▶ [PASSAGE TO READ]

══════════════════════════════

Compared to MDM and MAM, unified endpoint management (UEM) covers all hardware in an enterprise in one strategy.
Unified Endpoint Management
UEM allows IT to remotely provision, control and secure everything from cell phones, to tablets, laptops, desktops and now, Internet of Things (IoT) devices.
UEM can manage devices across a variety of platforms, theoretically, at least, making it easier to lockdown hardware and protect critical data. Although it is still a nascent IT strategy, and it lacks a full set of comprehensive tools, that situation is quickly changing.
For example, many of the basic application and system provisioning functions required for business laptops and PCs running Windows 10 can now be done through the OS's EMM control consoles, which are enabled by Microsoft's Intune protocol. That means organizations with more recent Windows PC deployments can use consolidated management tools and unified policy and configuration platforms via UEM.
UEM tools are rapidly becoming more advanced and can manage a variety of mobile devices and PCs with a single platform, said Phil Hockmuth, program director for Enterprise Mobility research at IDC.
"Some vendors are further along than others in terms of a full set of features and having the broadest set of devices supported," Hockmuth said. "Most vendors can manage Windows 10 equally well at a base level, as they all access a common set of APIs and management hooks in the OS for MDM-based management."
Vendors including VMware, MobileIron, BlackBerry and others are starting to add features to secure and manage Windows and other types of endpoints such as Chromebooks and IoT devices. Though adoption has been spotty, a lot of pilot programs are under way and the technologies are converging; that paves the way for companies preparing to dig into their UEM deployment plans, Hockmuth added.

══════════════════════════════

▶ [EXERCISE TASKS]
1. In the unified endpoint management passage, copy everything from "UEM can manage" down to "is quickly changing.".
2. According to the sentence in the unified endpoint management passage that begins "UEM allows IT to remotely provision," which kinds of devices can UEM control and secure? List them all.

══════════════════════════════

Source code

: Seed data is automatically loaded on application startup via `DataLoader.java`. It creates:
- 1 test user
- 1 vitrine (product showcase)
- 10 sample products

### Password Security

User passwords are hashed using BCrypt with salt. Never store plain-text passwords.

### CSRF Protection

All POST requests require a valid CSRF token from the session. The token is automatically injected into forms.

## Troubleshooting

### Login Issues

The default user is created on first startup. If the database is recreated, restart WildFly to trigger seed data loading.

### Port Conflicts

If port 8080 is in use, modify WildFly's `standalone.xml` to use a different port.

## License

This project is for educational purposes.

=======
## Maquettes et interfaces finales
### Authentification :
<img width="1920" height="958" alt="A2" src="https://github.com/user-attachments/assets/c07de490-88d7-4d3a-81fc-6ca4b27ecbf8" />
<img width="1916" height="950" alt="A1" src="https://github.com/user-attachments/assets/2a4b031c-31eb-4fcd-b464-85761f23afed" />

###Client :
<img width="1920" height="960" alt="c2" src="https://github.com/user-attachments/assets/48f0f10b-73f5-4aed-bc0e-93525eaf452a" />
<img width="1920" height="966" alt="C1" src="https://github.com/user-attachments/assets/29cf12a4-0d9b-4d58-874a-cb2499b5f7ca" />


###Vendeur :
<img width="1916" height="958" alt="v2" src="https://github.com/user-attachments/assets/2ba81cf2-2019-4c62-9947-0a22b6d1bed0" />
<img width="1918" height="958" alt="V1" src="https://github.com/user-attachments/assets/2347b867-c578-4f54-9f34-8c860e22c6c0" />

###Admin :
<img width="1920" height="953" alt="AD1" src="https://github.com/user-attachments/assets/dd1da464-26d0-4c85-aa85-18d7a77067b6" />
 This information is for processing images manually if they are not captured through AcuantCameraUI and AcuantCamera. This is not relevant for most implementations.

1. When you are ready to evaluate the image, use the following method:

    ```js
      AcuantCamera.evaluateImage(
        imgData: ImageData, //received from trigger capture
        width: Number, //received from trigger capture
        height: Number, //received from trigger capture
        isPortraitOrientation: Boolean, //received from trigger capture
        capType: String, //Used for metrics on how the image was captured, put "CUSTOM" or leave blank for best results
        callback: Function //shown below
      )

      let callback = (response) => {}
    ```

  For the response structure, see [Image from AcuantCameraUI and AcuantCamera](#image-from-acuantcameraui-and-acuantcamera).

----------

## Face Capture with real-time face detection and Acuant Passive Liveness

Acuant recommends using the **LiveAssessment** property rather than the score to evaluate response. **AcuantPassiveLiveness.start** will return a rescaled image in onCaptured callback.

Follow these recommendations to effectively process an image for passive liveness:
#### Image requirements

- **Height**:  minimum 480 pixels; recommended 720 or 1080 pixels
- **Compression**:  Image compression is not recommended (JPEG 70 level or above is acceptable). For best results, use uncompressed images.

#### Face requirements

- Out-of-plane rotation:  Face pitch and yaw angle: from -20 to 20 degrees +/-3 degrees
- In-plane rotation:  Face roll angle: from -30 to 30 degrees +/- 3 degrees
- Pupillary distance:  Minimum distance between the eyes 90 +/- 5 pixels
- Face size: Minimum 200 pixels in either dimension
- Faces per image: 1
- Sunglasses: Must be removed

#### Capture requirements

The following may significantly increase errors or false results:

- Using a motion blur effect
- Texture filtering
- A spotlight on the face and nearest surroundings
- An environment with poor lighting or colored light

══════════════════════════════

▶ [RESULTS OF THE TASKS]
1.
UEM can manage devices across a variety of platforms, theoretically, at least, making it easier to lockdown hardware and protect critical data. Although it is still a nascent IT strategy, and it lacks a full set of comprehensive tools, that situation is quickly changing.

2.
- Cell phones
- Tablets
- Laptops
- Desktops
- Internet of Things (IoT) devices